When I look at the Genesis account of creation I see behind it the struggle of the Hebrew ascetics struggling to answer this same age-old question against their own backgrounds of religious ethics and human morals.

Process theology comes the closest to restoring to me the sense of the love of God in all divine acts of divinity and creation. Of the uncontrolling and necessary gift of divine love inlaid upon the very heart of nature, mankind, and cosmos tells me of the consequential results of indeterminant freewill used to either love or not love.

But there is also the question of death, of pain, of sin and evil. How could a God of life even begin to accede to the realities of love's "other side" of darkness? Where "creational freewill + freewill act" may not be equal to the life and beauty and grand sunsets but more meanly described in harming family dysfunctionalism, personal or societal cruelties, or institutionalized desensitization to the suffering of others?

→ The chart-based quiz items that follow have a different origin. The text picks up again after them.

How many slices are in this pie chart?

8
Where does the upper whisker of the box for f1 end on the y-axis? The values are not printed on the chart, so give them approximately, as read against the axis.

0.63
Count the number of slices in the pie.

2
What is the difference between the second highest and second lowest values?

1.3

No, the divine act of love is a mystery. Nor can it be all on creation to act forthrightly when even the act of love is supremely hard to accomplish. And in the divine act of atonement through God's Self as witnessed in God's Incarnational Birth in Jesus, we still see the act of love confounded in a thousand different ways.

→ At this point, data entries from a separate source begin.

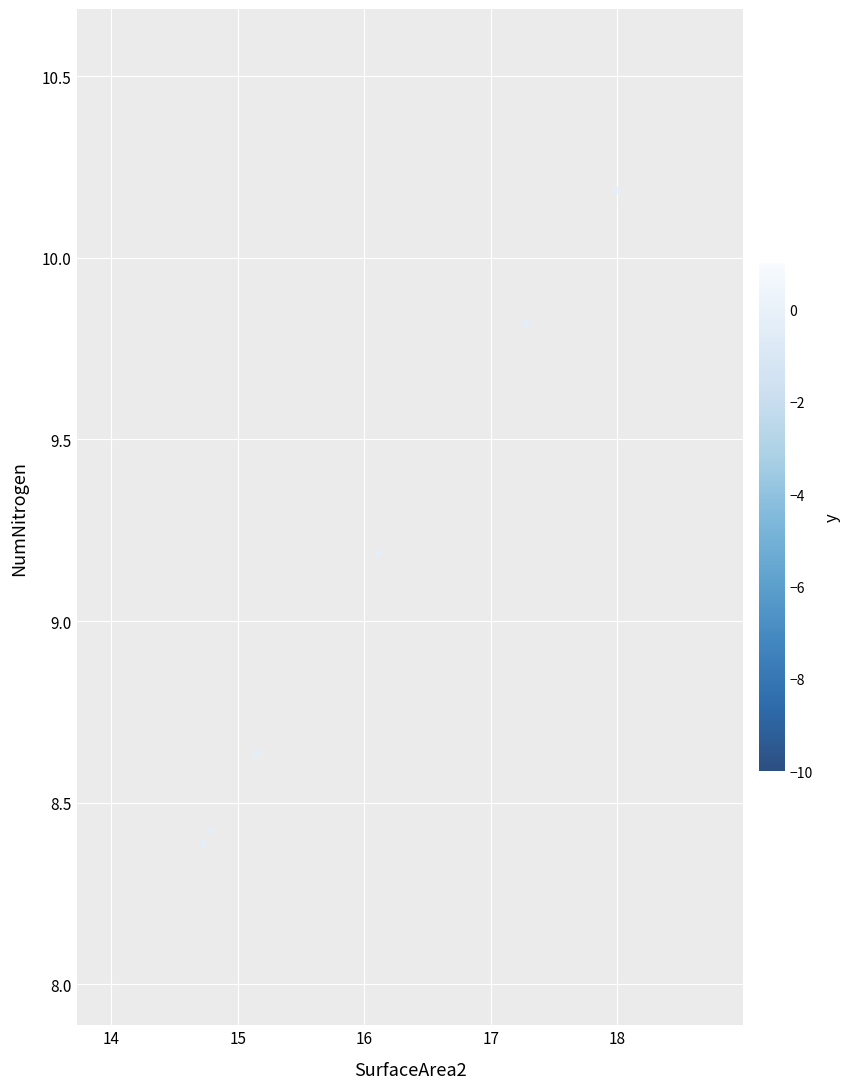

What Y value in the scatter plot is closest to 9?

9.2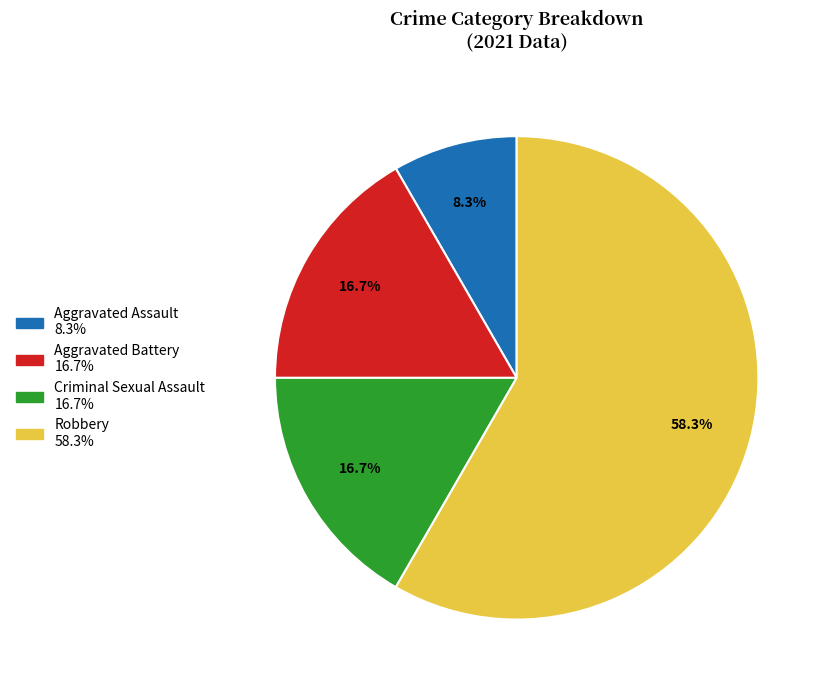

To the nearest percent, what is the difference between the Aggravated Battery and Aggravated Assault slice percentages?

8%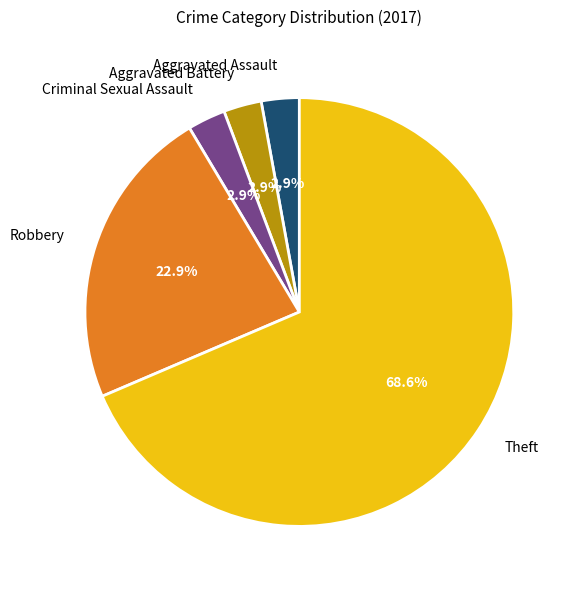

Does any single category account for the majority?

Yes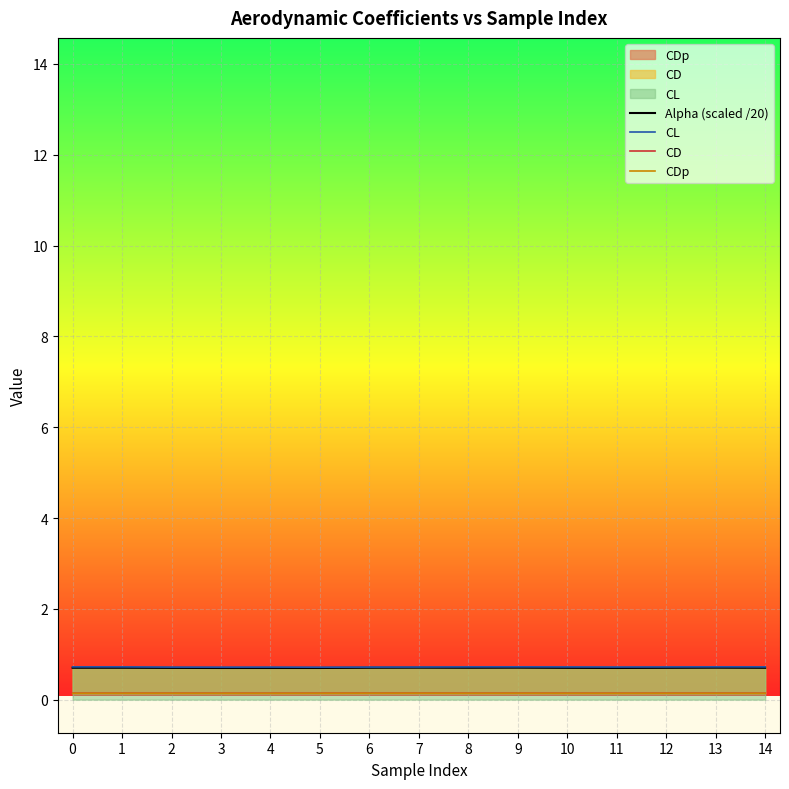

Where is the first local maximum for CDp?

1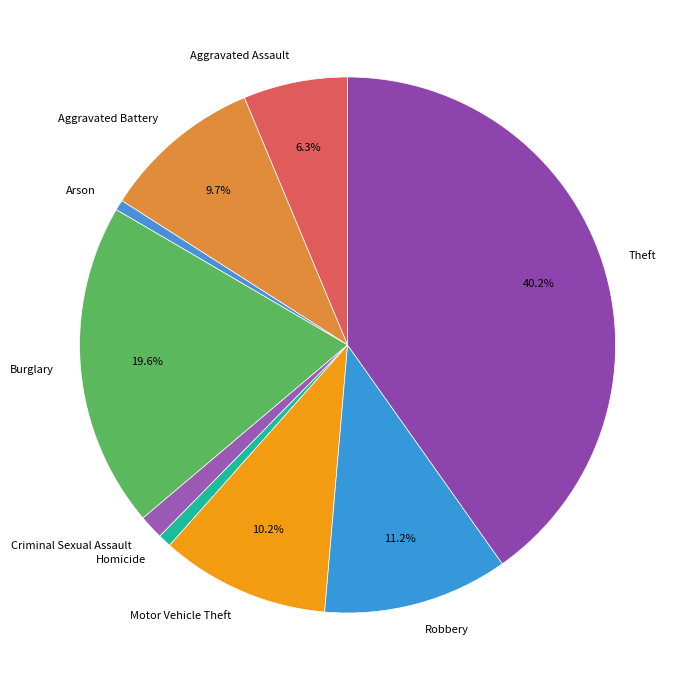

Count the number of slices in the pie.

9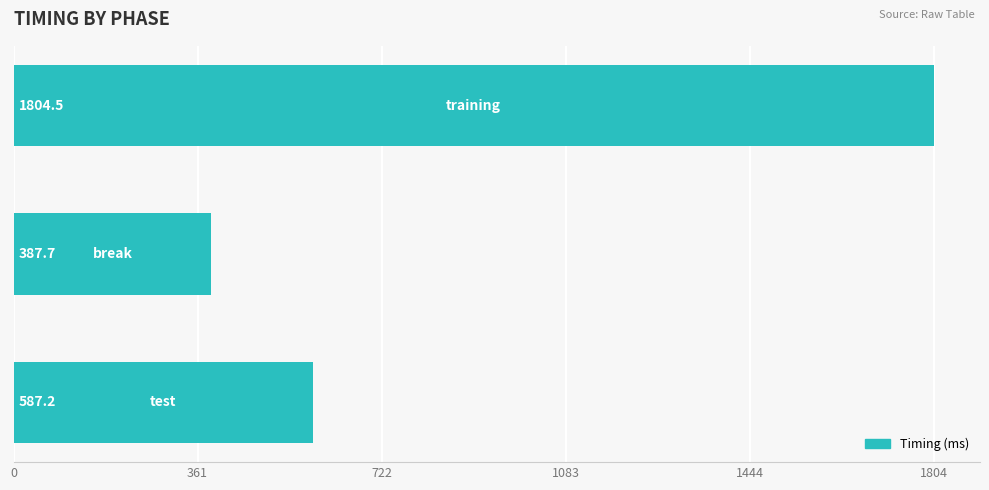

What is the smallest value displayed?

387.7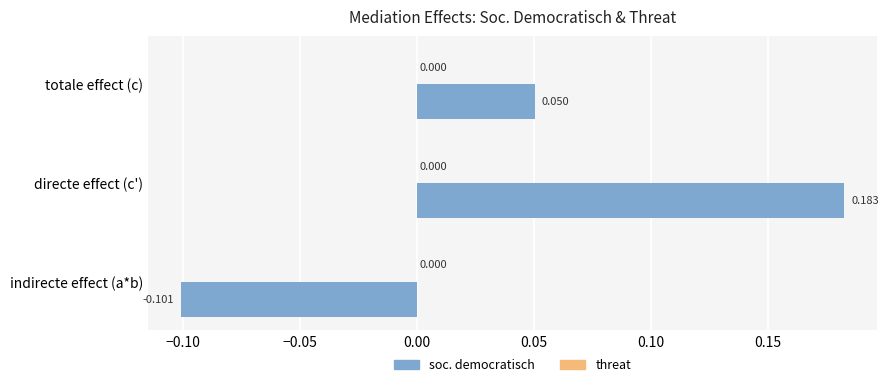

Which label corresponds to the largest value in the chart?

directe effect (c')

Unfortunately sin and death and suffering and injustice seemed the inconsequential acts of not only love gone wrong, but it's opposite ying-yang struggle for personal survival in the face of need using our/creation's baser instincts which overwhelm us in our sense of self to whatever this thing we call life really is.

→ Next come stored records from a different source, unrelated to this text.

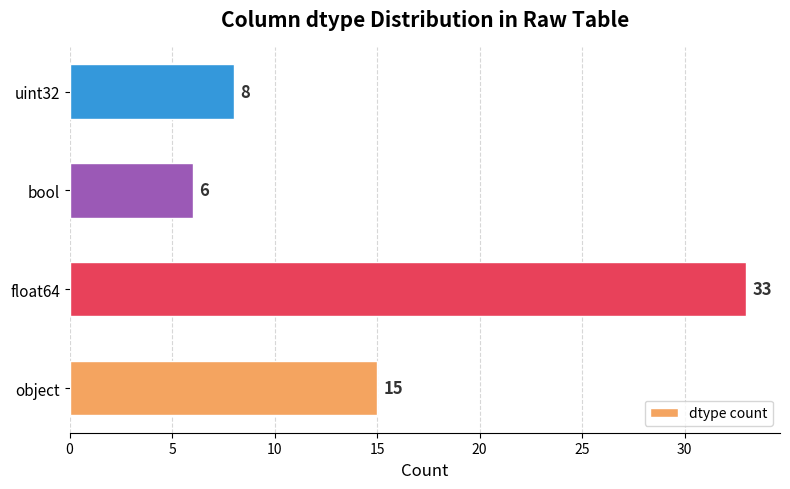

What is the difference between the maximum and minimum values?

27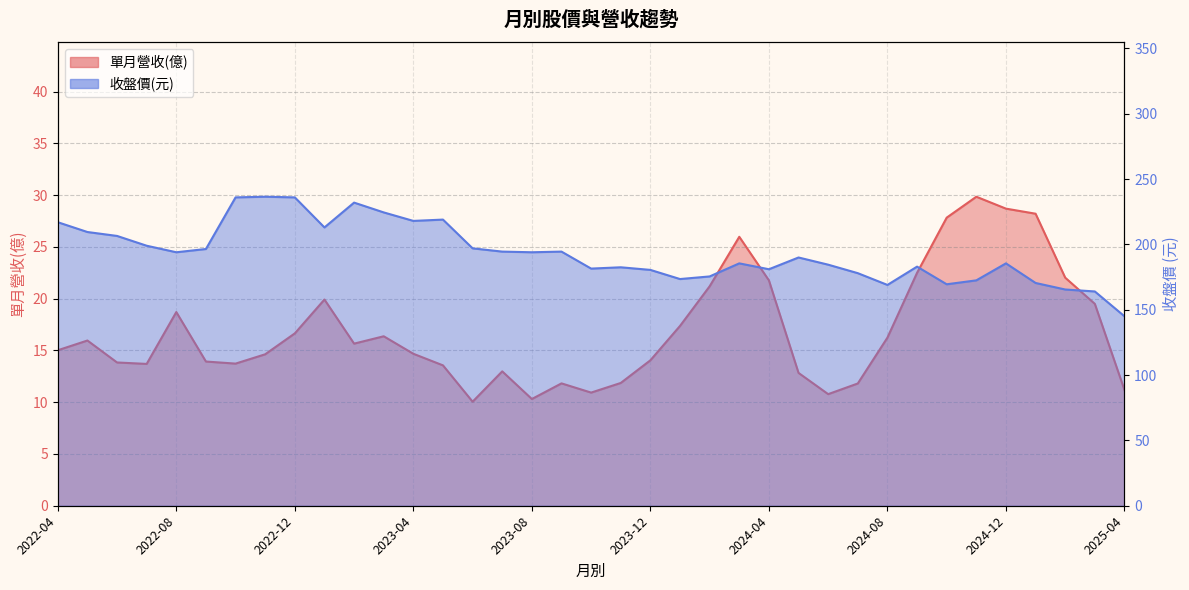

Between 2022-10 and 2023-09, which is larger?

2022-10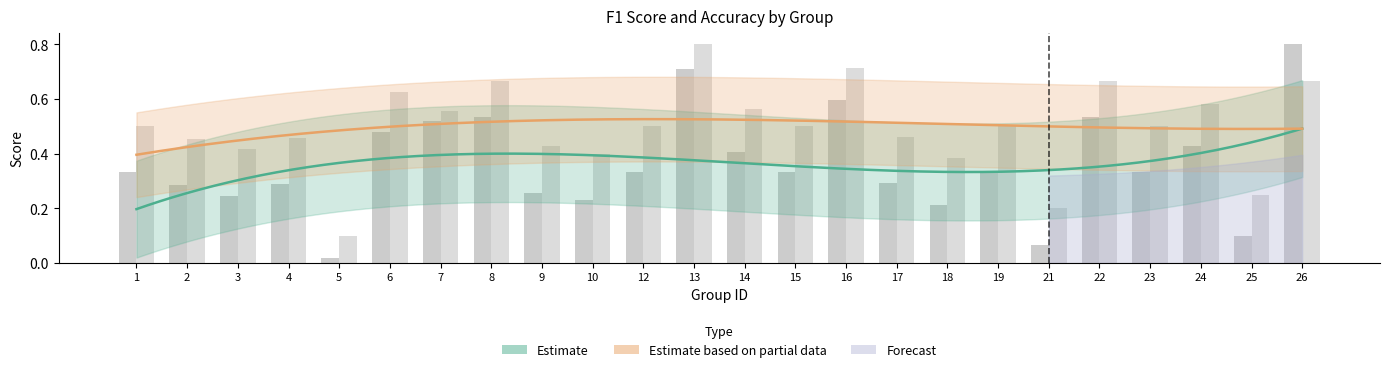

Count the accuracy values in the range 0 to 1.

24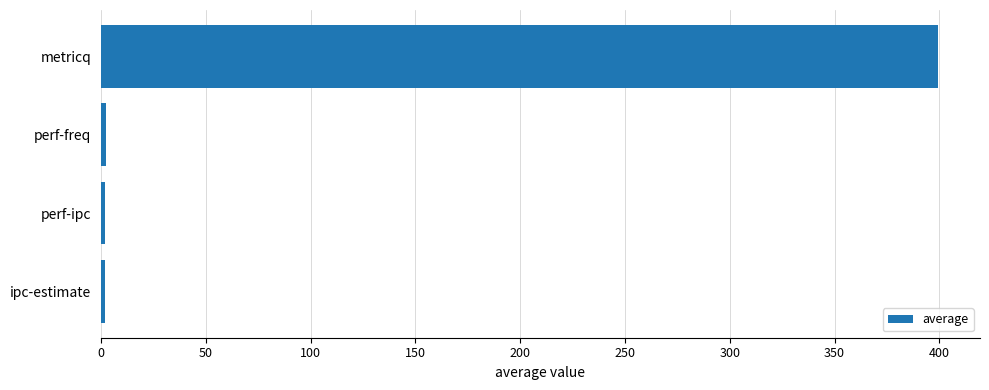

What is the maximum value shown in the chart?

399.4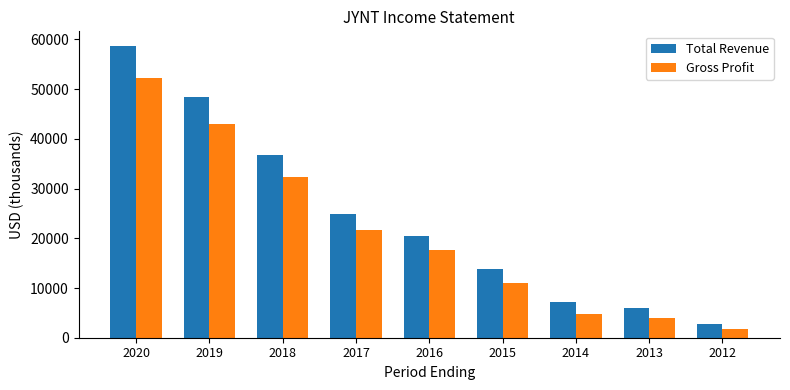

Which series has the largest range (max minus min)?

Total Revenue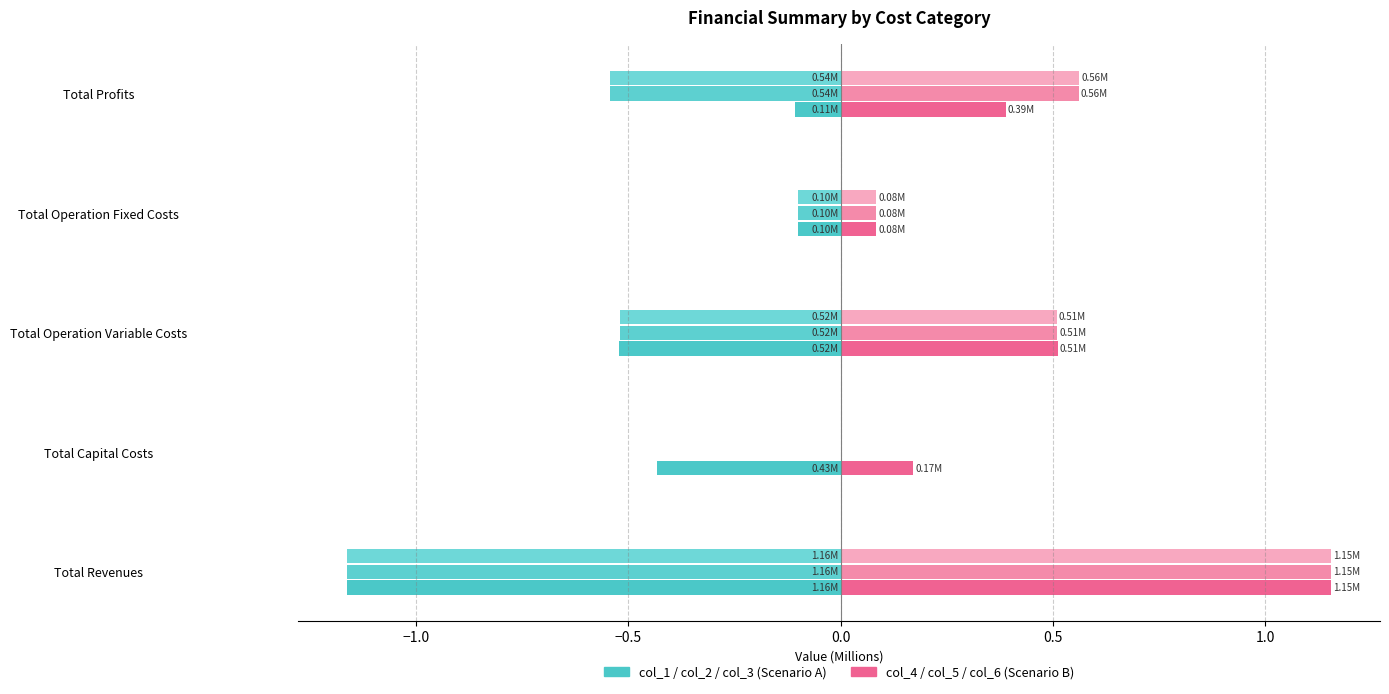

Count the number of categories in the chart.

5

These are age-old questions which have no simple answers. Not religiously,  Christianly, or morally, though many have attempted it many times. The mystery of creational theodicy (e.g., the problem of sin and evil) is a question not only left to theologians to answer but to the despairing mom or dad whose children are at risk of malnutrition, societal harm, continuing health complications, lack of proper clothing, who ask these same questions every moment of their lives.

Peace,

R.E. Slater
March 10, 2022

 

Beloved, let’s love one another; for love is from God, and everyone who loves has been born of God and knows God. The one who does not love does not know God, because God is love. By this the love of God was revealed [a]in us, that God has sent His only Son into the world so that we may live through Him. 10 In this is love, not that we loved God, but that He loved us and sent His Son to be the [b]propitiation for our sins. 11 Beloved, if God so loved us, we also ought to love one another. 12 No one has ever seen God; if we love one another, God remains in us, and His love is perfected in us. 13 By this we know that we remain in Him and He in us, because He has given to us of His Spirit. 14 We have seen and testify that the Father has sent the Son to be the Savior of the world.

15 Whoever confesses that Jesus is the Son of God, God remains in him, and he in God. 16 We have come to know and have believed the love which God has [c]for us. God is love, and the one who remains in love remains in God, and God remains in him. 17 By this, love is perfected with us, so that we may have confidence in the day of judgment; because as He is, we also are in this world. 18 There is no fear in love, but perfect love drives out fear, because fear [d]involves punishment, and the one who fears is not perfected in love. 19 We love, because He first loved us. 20 If someone says, “I love God,” and yet he hates his brother or sister, he is a liar; for the one who does not love his brother and sister whom he has seen, cannot love God, whom he has not seen. 21 And this commandment we have from Him, that the one who loves God must also love his brother and sister.